Ever wondered what sentient artificial intelligence would look like, and how we as human species would interact and socialize with the program? Through the medium of film, literature and video games we have been able to dive head deep into the hypothetical. But few technologies have come close to cracking the artificial intelligence code.
However, a San Francisco lab has recently almost achieved an authentic artificial intelligence. Open AI - a research business co-founded by Elon Musk, unveiled a technology on June 11th 2020 after several months in the making: GPT-3.
Get to know GPT-3
GPT-3, or Generative Pre-trained Transformer, is the third version of this tool to be released. It generates text using algorithms that are pre-trained – it has already been fed all of the data it requires to carry out its task: around 570gb of text information, gathered by crawling the internet (through a publicly available, analytic dataset known as CommonCrawl.
GPT-3 has spent months analyzing thousands of digital books, nearly a trillion words posted to blogs and social media, Wikipedia and the rest of the internet. In short, GPT-3 can create anything that has a language structure – which means it can answer questions, write essays, summarize long texts, translate languages, take memos, and even create computer code.
A humble newspaper known as The Guardian wrote an article about GPT-3 using the AI to draft the language used. It speaks from a 1st person perspective and you could really believe it was someone speaking to you directly. The only thing that changes the matter is that it was edited by an authentic human to make it a smoother read.
There have been many people from technology backgrounds trying out and experimenting with GPT-3 such as Kevin Lacker co-founder & CTO of Parse and he has tested the tool further. He ran GPT-3 through the Turing Test: a method of inquiry in artificial intelligence, determining a computer’s capability of thinking like a human being - through common sense, trivia and logic. Through his findings, Lacker states the technology is “quite impressive in some areas, and still clearly subhuman in others”, also noting how artificial intelligence can often struggle with the concept of “common sense”. You can find GPT-3’s test results and answers here.
Sharif Shameem at debuild.co has built some really exciting demos using GPT-3. He explains that using GPT-3 is “far more exciting than writing JSX code”. Just describe what your app should do in plain English, then start using it within seconds – An example of Shameen’s demos can be found here.
Let’s be objective
GPT-3 is not without it’s flaws it has a lack of semantic understanding and doesn’t have any understanding of the words it churns out, lacking semantic representation of the real-world. It suggests that GPT-3 is devoid of pure common sense, and, therefore, can be fooled into generating text which is incorrect or even racist, sexist and incredibly biased. GPT-3 itself, like most neural network models, is a black box where it’s impossible to see why it makes its decisions. GPT-3 has the same architecture as GPT-2, and the only difference is the vast scale. GPT-3 suffers from similar disadvantages of not understanding real-world sensibility and coherence, like its predecessor GPT-2.

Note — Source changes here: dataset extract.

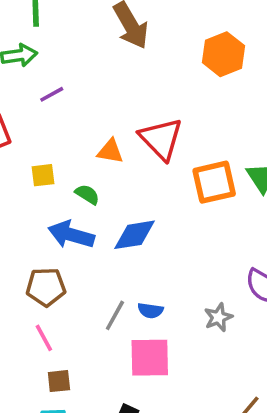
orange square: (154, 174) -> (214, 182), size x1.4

Business Advisor and Author, Bernard Marr describes the tool as being “better at creating content that has a language structure… than anything that has come before” – making it perhaps, the most powerful coding tool akin to human intellect. However, the tool requires large amounts of computer power to function, and still struggles undertaking more complex tasks.
But there is still hope – with some fine-tuning and price-drops in technology, it could outperform its competition, once in the hands of the public.